Il culto del sole nascente, è un culto primordiale, un culto elementare, presente in qualsiasi mitologia, poiché il sole, nelle civiltà primitive, è visto come fonte di calore, di luce, dove c’è il sole la vita prospera e si tinge di mille colori, nell’oscurità delle caverne la vita è poco, spesso feroce, e priva di colore.

La natura universale di questo culto primordiale è ciò che ha permesso alle varie culture di assorbirle culti analoghi da altre culture e farli propri, permettendo, come aveva intuito Epifanio di Salamina, di trasportare fedeli da una culto all’altro.

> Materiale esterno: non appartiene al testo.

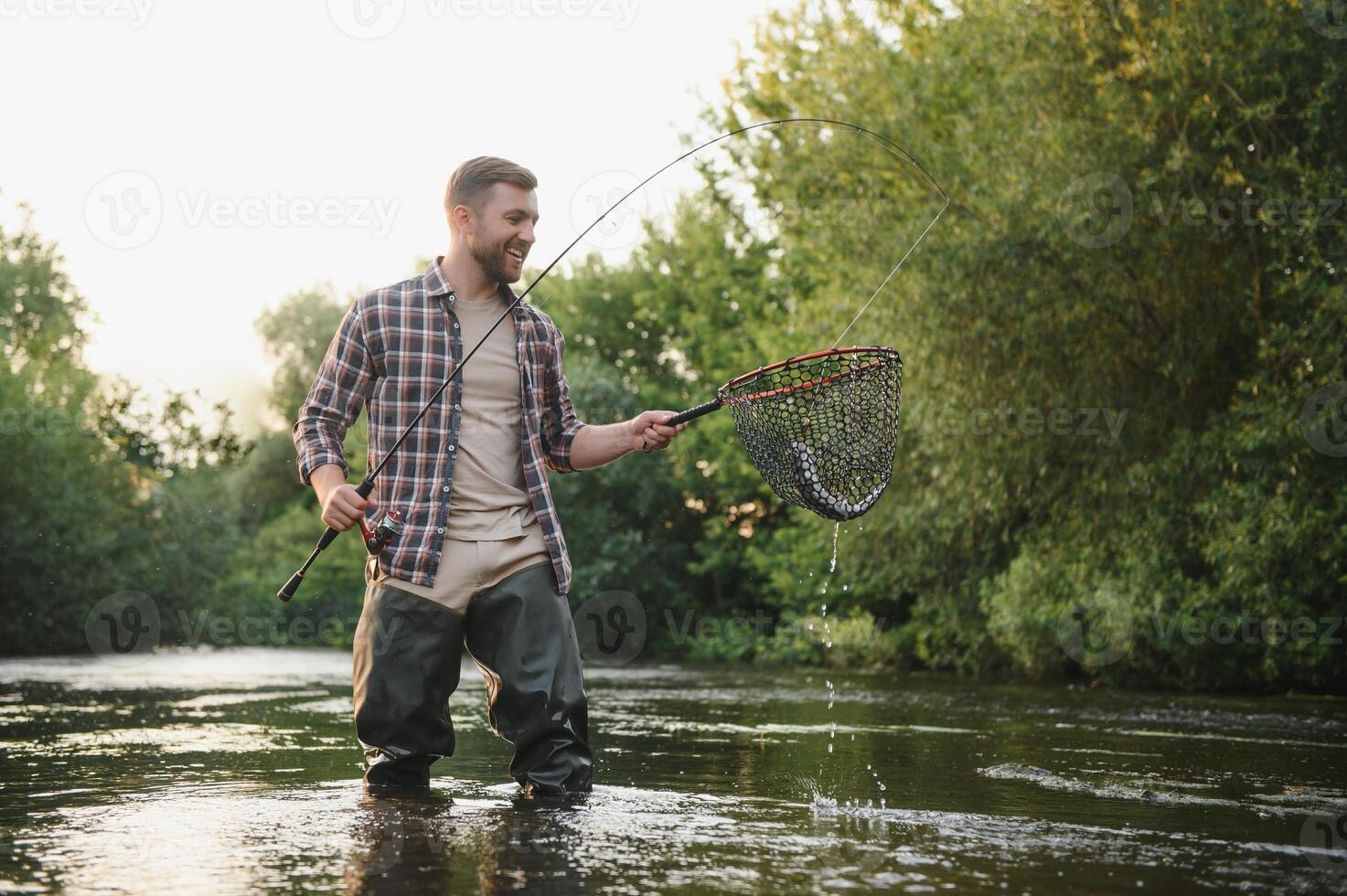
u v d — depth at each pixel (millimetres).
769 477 3146
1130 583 10547
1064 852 2426
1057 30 10414
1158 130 9898
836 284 13453
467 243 3340
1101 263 10133
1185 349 10367
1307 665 9742
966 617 13195
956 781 3670
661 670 14344
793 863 2279
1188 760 4469
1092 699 8852
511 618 3230
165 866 2230
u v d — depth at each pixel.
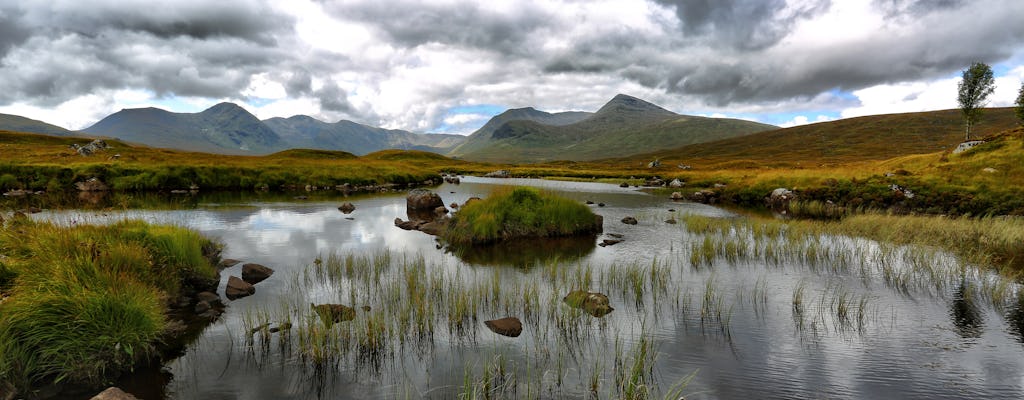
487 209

Nel mondo romano il culto del Sole Nascente, venne ufficializzato dall’imperatore a Aureliano, ma già in precedenza aveva conosciuto una propria diffusione entro i confini dell’impero in quanto legato al Mitraismo, il culto orientale di Mitra, che sappiamo essersi diffuso a Roma tra il I ed il III secolo, sappiamo inoltre che, nel all’inizio del III secolo, l’imperatore romano Eliogabalo, aveva cercato, senza successo, di imporre il culto di Elagabalus Sol Invictus, identificando quindi, sul modello orientale, la propria figura imperiale, a quella del Dio-Bolide solare di Emesa, in Siria, città natale dell’imperatore. Questo ardito e, col senno di poi, potremmo dire prematuro, tentativo di proclamarsi divinità imperiale, e imporre il culto del sole nascente a roma, ebbe come effetto, una congiura che sarebbe costata la vita ad Eliogabalo, dopo soli 4 anni di impero, nel 222. La morte violenta dell’imperatore, provocò un improvvisa battuta d’arresto per il culto del Solis Invictus, almeno fino all’avvento di Aureliano.